▶ _Problem to solve_
Can you rename every "common name" in the material below to "vernacular name" and reproduce all the lines with nothing else altered?

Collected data
--

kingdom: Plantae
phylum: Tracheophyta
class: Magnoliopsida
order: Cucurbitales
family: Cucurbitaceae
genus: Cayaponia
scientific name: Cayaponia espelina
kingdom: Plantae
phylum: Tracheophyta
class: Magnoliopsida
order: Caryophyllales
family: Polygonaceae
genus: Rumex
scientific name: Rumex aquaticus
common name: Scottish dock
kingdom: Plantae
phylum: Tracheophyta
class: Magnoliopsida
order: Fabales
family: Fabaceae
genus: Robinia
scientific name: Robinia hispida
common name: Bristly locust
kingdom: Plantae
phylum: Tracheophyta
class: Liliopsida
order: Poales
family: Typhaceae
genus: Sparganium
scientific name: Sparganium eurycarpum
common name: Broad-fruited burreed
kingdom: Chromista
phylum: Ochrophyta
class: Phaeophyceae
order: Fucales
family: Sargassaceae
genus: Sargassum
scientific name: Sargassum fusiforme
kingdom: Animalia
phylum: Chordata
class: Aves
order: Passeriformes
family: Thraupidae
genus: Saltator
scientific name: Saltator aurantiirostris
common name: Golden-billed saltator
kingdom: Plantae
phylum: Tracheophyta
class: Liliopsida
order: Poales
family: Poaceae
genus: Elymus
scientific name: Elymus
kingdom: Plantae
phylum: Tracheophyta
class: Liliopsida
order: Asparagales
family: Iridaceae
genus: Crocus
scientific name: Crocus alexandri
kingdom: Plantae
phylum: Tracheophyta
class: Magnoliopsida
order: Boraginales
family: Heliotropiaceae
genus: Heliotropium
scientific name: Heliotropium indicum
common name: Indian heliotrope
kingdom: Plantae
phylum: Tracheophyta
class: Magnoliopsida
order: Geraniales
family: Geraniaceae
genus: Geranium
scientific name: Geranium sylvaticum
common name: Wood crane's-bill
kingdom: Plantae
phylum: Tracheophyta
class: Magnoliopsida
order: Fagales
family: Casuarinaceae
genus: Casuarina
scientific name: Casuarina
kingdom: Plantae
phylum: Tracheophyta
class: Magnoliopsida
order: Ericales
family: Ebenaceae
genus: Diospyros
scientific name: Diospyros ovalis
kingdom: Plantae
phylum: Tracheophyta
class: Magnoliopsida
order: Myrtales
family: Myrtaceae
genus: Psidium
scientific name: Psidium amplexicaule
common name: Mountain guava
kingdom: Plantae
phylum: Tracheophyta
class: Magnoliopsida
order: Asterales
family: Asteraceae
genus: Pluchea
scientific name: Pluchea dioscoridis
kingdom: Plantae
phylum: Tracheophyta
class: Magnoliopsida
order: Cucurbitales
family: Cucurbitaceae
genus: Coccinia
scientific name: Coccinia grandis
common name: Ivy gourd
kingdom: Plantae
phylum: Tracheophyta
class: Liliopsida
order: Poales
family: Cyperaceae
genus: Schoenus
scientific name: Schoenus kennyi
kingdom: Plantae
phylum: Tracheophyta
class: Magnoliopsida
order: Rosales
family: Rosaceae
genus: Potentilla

--

▶ _Task solution_
kingdom: Plantae
phylum: Tracheophyta
class: Magnoliopsida
order: Cucurbitales
family: Cucurbitaceae
genus: Cayaponia
scientific name: Cayaponia espelina
kingdom: Plantae
phylum: Tracheophyta
class: Magnoliopsida
order: Caryophyllales
family: Polygonaceae
genus: Rumex
scientific name: Rumex aquaticus
vernacular name: Scottish dock
kingdom: Plantae
phylum: Tracheophyta
class: Magnoliopsida
order: Fabales
family: Fabaceae
genus: Robinia
scientific name: Robinia hispida
vernacular name: Bristly locust
kingdom: Plantae
phylum: Tracheophyta
class: Liliopsida
order: Poales
family: Typhaceae
genus: Sparganium
scientific name: Sparganium eurycarpum
vernacular name: Broad-fruited burreed
kingdom: Chromista
phylum: Ochrophyta
class: Phaeophyceae
order: Fucales
family: Sargassaceae
genus: Sargassum
scientific name: Sargassum fusiforme
kingdom: Animalia
phylum: Chordata
class: Aves
order: Passeriformes
family: Thraupidae
genus: Saltator
scientific name: Saltator aurantiirostris
vernacular name: Golden-billed saltator
kingdom: Plantae
phylum: Tracheophyta
class: Liliopsida
order: Poales
family: Poaceae
genus: Elymus
scientific name: Elymus
kingdom: Plantae
phylum: Tracheophyta
class: Liliopsida
order: Asparagales
family: Iridaceae
genus: Crocus
scientific name: Crocus alexandri
kingdom: Plantae
phylum: Tracheophyta
class: Magnoliopsida
order: Boraginales
family: Heliotropiaceae
genus: Heliotropium
scientific name: Heliotropium indicum
vernacular name: Indian heliotrope
kingdom: Plantae
phylum: Tracheophyta
class: Magnoliopsida
order: Geraniales
family: Geraniaceae
genus: Geranium
scientific name: Geranium sylvaticum
vernacular name: Wood crane's-bill
kingdom: Plantae
phylum: Tracheophyta
class: Magnoliopsida
order: Fagales
family: Casuarinaceae
genus: Casuarina
scientific name: Casuarina
kingdom: Plantae
phylum: Tracheophyta
class: Magnoliopsida
order: Ericales
family: Ebenaceae
genus: Diospyros
scientific name: Diospyros ovalis
kingdom: Plantae
phylum: Tracheophyta
class: Magnoliopsida
order: Myrtales
family: Myrtaceae
genus: Psidium
scientific name: Psidium amplexicaule
vernacular name: Mountain guava
kingdom: Plantae
phylum: Tracheophyta
class: Magnoliopsida
order: Asterales
family: Asteraceae
genus: Pluchea
scientific name: Pluchea dioscoridis
kingdom: Plantae
phylum: Tracheophyta
class: Magnoliopsida
order: Cucurbitales
family: Cucurbitaceae
genus: Coccinia
scientific name: Coccinia grandis
vernacular name: Ivy gourd
kingdom: Plantae
phylum: Tracheophyta
class: Liliopsida
order: Poales
family: Cyperaceae
genus: Schoenus
scientific name: Schoenus kennyi
kingdom: Plantae
phylum: Tracheophyta
class: Magnoliopsida
order: Rosales
family: Rosaceae
genus: Potentilla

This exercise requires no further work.